Menyentuh Kemaluan Apakah Membatalkan Wudhu ?
Pertanyaan: Apakah
menyentuh kemaluan dapat membatalkan wudhu?
Jawab:
Terdapat empat pendapat
di kalangan ulama mengenai hal ini, yaitu:
1. Tidak membatalkan
wudlu secara mutlak.
Ini merupakan pendapat
Abu Hanifah, salah satu pendapat dari Maalik, dan diriwayatkan dari sebagian
shahabat (lihat Al-Badaa’i 1/30, Syarh Fathil-Qadiir 1/37, Al-Mudawwanah,
1/8-9, dan Al-Istidzkaar). Dalil utama
yang mereka pakai adalah hadits:
عن قيس بن طلق،
عن أبيه، قال: قدمنا على نبي اللّه صلى الله عليه وسلم، فجاء رجل كأنه بَدَوِيٌّ
فقال: يا نبي اللّه؛ ما ترى في مسِّ الرجل ذكره بعدما يتوضأ؟ فقال صلى الله عليه
وسلم: "هل هو إلاّ مضغةٌ منه" أو قال: "بضعةٌ منه".

----

### Soal
Cetak tanpa perubahan bagian kutipan tentang wudhu yang dibuka dengan kata-kata yang memuat "Menyentuh Kemaluan Apakah" dan ditutup dengan "wudlu secara mutlak.". Baris-baris data sama sekali tidak digunakan di sini.

### Data Tersedia
----

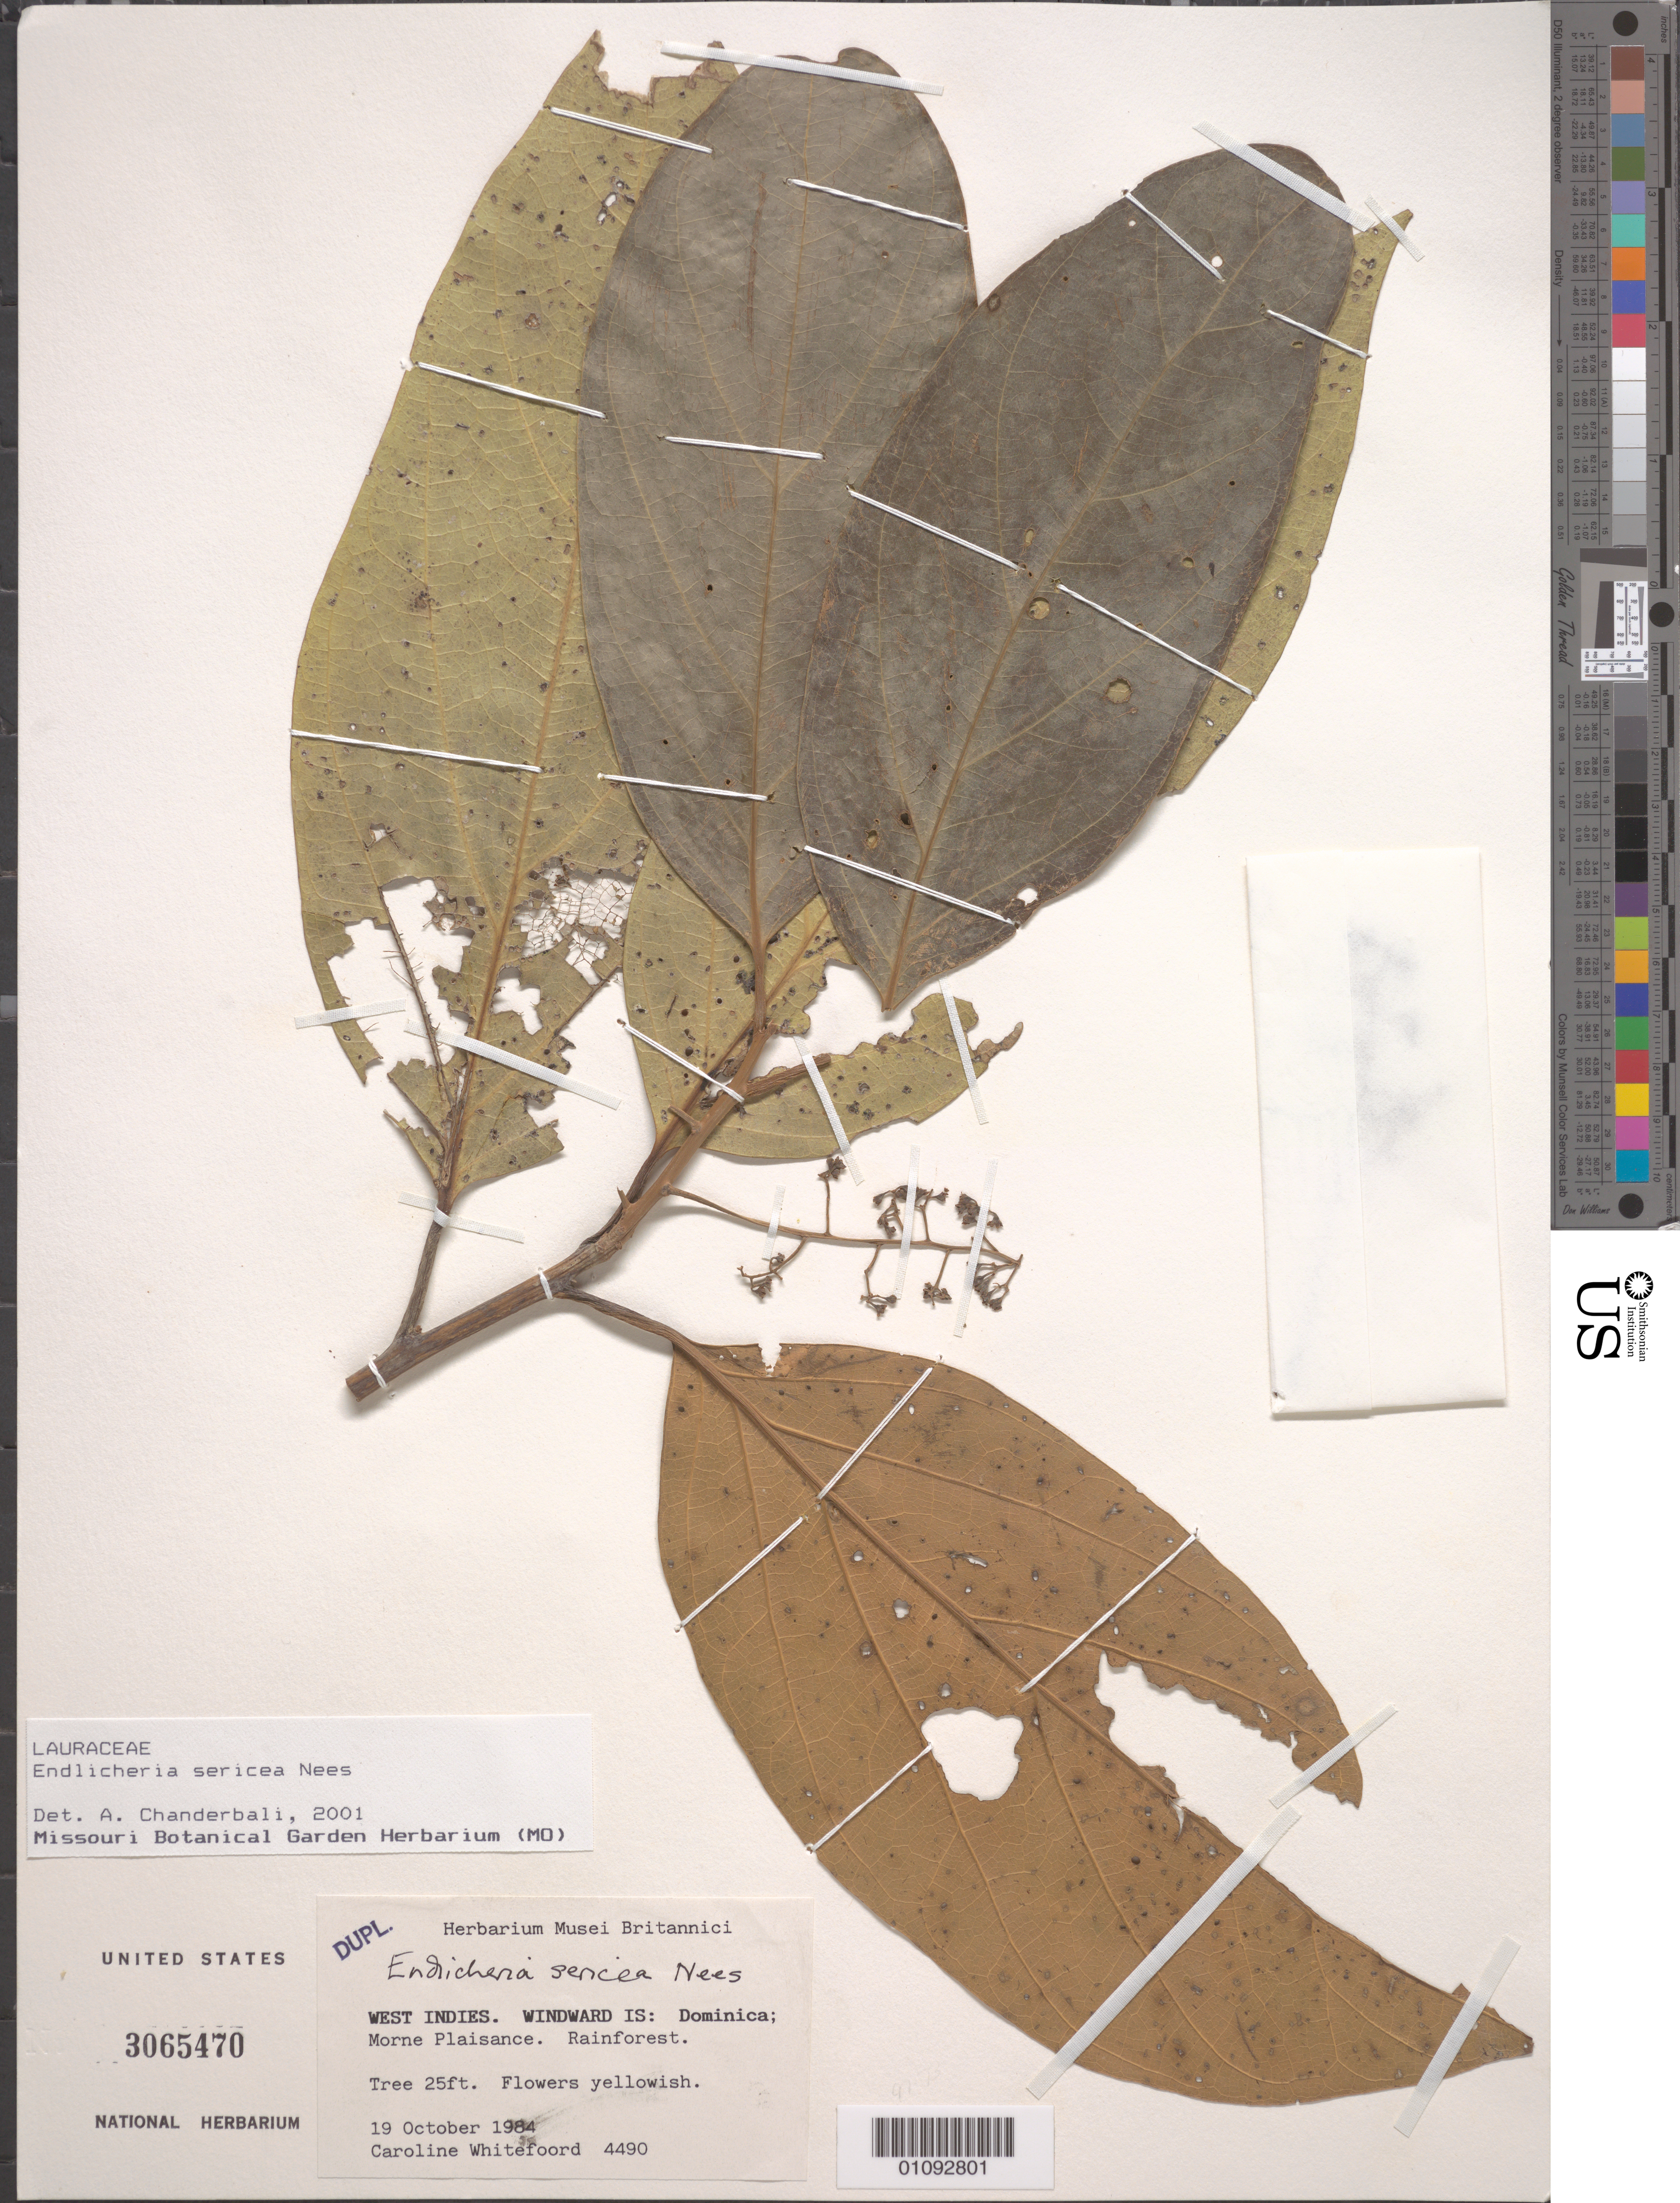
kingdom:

----

### Hasil Tugas
Menyentuh Kemaluan Apakah Membatalkan Wudhu ?
Pertanyaan: Apakah
menyentuh kemaluan dapat membatalkan wudhu?
Jawab:
Terdapat empat pendapat
di kalangan ulama mengenai hal ini, yaitu:
1. Tidak membatalkan
wudlu secara mutlak.